One of the basic tenets of biology is that this is a one way process. DNA makes RNA, but RNA cannot change or make DNA. There has been one exception to this: a virus.
A virus is not a living organism. A virus (to simplify things) is essentially just an RNA molecule wrapped in an envelope made of other molecules. By itself, it cannot do anything, not even reproduce. The way that a virus replicates is that the virus uses an enzyme called reverse transcriptase to replace a part of the host cell’s DNA with a copy of itself. That corrupted DNA then causes the cell to create copies of the virus, which then go on to infect other cells.
If this change to DNA happens in a reproductive cell, the change in DNA can be passed on to that organism’s offspring. If it doesn’t happen in a reproductive cell, it isn’t passed on. It was that simple when I went to college.
That was how things were believed to work until about a year and a half ago. Then scientists made a new discovery. There are circumstances where DNA can be modified by RNA molecules.
When a new cell needs to be made so that an organism can grow in size, or a cell is needed to replace a damaged one, a copy of the original cell’s DNA must be made. There are 14 polymerases which control this process in mammals.
When DNA is copied, there is a built in error correction system that allows mistakes in the copying process to be corrected. The enzyme that controls this process is called polymerase theta. Polymerase theta can correct errors and damage that occurs to DNA inside of the cell.

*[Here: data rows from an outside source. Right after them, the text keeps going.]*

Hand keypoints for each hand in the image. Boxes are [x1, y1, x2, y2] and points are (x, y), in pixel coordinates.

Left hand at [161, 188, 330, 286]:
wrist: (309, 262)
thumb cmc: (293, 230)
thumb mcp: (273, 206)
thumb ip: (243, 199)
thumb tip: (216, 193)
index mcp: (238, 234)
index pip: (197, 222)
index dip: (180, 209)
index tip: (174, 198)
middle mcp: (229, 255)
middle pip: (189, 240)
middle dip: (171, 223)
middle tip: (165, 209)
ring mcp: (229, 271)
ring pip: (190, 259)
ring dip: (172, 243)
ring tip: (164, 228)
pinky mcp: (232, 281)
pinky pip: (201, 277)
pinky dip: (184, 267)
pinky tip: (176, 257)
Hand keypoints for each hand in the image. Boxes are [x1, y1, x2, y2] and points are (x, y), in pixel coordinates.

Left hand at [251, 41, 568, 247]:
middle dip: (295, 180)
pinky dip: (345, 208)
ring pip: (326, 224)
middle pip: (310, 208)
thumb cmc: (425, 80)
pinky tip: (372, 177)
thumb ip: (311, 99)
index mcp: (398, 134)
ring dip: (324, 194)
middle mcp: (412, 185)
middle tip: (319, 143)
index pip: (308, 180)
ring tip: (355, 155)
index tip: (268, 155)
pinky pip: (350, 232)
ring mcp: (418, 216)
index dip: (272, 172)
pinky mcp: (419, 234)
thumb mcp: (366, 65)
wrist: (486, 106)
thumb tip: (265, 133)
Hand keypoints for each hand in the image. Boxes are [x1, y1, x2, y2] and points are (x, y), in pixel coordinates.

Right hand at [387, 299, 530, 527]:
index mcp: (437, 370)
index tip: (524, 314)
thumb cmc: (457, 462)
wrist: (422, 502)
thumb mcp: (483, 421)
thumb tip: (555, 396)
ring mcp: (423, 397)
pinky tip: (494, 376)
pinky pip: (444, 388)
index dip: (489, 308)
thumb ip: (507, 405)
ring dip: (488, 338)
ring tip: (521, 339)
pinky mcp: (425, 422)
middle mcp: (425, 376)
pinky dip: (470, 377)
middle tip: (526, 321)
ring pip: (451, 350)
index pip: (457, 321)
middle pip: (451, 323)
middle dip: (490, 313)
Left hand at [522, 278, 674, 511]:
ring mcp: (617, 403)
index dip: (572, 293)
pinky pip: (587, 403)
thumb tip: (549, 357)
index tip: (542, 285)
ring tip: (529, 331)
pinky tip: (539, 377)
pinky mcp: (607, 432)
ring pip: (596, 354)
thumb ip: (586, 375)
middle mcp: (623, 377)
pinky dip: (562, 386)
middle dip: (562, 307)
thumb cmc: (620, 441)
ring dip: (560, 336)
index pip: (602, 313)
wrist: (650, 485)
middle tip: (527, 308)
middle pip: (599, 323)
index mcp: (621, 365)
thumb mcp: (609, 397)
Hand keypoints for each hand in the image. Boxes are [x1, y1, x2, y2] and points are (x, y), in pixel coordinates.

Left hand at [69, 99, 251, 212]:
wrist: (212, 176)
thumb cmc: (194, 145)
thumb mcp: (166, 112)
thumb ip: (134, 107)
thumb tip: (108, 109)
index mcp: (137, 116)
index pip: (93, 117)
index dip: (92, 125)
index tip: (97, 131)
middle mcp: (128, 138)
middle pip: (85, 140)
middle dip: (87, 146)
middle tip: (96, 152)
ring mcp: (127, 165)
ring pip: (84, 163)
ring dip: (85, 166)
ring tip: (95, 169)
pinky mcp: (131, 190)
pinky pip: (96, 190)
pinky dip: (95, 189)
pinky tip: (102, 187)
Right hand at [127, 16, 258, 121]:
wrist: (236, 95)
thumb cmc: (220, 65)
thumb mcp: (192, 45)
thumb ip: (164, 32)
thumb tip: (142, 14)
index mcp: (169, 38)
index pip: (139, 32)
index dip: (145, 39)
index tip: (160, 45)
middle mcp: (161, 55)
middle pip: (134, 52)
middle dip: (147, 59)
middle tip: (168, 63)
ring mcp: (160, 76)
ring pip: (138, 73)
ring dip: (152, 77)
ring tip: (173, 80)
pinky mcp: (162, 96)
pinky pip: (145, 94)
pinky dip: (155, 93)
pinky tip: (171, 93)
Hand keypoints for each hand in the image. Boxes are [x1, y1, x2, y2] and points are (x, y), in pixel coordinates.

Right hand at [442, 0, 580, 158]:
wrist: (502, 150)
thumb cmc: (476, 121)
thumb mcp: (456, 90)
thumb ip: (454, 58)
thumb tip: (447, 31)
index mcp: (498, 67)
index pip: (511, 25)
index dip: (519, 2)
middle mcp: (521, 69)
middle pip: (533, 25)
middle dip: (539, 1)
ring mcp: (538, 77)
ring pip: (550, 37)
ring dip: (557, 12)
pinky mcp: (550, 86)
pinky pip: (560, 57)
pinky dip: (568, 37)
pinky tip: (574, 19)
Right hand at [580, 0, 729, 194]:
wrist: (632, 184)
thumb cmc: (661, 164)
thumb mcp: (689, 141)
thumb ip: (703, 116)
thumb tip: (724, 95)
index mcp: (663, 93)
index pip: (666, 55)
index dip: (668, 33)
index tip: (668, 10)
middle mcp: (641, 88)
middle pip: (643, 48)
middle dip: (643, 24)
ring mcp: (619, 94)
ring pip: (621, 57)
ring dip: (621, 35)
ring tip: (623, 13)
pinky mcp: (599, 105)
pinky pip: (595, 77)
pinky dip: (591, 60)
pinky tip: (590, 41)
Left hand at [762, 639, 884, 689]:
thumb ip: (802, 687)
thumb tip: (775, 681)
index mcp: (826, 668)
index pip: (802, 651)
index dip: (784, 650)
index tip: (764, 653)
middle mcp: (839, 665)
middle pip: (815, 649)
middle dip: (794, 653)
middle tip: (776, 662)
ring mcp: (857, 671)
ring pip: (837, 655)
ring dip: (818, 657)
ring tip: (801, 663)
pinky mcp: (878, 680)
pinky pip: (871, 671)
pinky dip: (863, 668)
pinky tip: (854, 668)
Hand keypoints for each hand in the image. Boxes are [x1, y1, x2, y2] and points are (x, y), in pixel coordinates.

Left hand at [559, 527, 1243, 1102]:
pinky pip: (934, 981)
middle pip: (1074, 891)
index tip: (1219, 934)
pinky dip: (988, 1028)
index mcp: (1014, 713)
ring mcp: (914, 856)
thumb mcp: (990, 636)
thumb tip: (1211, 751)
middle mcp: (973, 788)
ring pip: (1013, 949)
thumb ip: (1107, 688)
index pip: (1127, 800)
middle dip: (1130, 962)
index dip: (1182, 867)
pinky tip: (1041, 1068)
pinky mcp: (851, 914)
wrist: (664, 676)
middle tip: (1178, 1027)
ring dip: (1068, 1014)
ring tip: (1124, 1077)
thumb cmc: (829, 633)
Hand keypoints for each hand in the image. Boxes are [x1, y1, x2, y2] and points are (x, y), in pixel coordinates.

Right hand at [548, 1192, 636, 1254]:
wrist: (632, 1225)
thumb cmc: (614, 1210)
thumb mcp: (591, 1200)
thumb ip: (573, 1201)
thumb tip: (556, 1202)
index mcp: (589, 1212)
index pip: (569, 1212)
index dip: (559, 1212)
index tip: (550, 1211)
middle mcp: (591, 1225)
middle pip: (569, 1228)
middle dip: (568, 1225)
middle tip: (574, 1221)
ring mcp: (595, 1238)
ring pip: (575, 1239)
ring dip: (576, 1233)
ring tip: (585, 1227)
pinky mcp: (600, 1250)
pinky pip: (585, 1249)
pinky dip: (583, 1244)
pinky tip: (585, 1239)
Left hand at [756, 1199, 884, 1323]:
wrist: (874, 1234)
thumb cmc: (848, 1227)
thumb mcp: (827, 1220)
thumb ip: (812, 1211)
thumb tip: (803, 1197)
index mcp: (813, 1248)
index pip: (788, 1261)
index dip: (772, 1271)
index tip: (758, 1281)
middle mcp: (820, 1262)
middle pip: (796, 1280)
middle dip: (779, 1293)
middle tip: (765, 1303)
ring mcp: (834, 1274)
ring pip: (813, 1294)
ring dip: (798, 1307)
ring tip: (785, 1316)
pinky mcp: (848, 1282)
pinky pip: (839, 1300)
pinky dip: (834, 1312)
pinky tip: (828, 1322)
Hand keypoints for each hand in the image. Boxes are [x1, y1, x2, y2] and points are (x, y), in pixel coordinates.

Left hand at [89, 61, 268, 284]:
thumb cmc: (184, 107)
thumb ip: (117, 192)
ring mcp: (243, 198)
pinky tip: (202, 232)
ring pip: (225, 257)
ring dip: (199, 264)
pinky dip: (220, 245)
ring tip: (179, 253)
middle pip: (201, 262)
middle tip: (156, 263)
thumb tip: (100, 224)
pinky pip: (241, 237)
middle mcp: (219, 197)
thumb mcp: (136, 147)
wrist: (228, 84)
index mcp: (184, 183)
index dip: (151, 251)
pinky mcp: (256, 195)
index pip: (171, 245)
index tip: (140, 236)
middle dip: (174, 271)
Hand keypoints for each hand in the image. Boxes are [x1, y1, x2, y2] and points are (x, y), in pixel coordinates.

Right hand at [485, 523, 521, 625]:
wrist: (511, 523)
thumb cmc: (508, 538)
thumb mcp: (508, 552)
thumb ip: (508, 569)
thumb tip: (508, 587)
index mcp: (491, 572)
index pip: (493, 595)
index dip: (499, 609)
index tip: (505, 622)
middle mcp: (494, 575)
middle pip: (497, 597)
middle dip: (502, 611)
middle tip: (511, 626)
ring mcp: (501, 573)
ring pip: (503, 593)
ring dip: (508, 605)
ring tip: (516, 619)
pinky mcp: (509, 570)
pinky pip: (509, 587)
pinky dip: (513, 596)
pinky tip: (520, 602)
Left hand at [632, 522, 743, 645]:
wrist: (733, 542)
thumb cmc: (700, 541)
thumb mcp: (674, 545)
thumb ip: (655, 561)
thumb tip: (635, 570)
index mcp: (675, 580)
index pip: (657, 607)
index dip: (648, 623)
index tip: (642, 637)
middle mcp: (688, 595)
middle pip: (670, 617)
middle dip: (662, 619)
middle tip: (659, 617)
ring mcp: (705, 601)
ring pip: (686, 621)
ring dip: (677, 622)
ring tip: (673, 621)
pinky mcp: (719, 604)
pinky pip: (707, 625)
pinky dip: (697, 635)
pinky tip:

It turns out that polymerase theta also has the ability to take pieces of RNA and use those pieces to rewrite parts of the DNA. The paper describing this was just published in June. This is huge- for the first time ever, we now know that human cells can rewrite DNA using RNA as a template.
So to answer Joe’s question:
It sounds like the DNA of a plant is being modified so that the plant cells themselves manufacture mRNA vaccines. Thus, a person eating the plant will ingest mRNA that will act as a vaccine. I don’t think the mRNA in the plant will rewrite the DNA of the person who consumes it.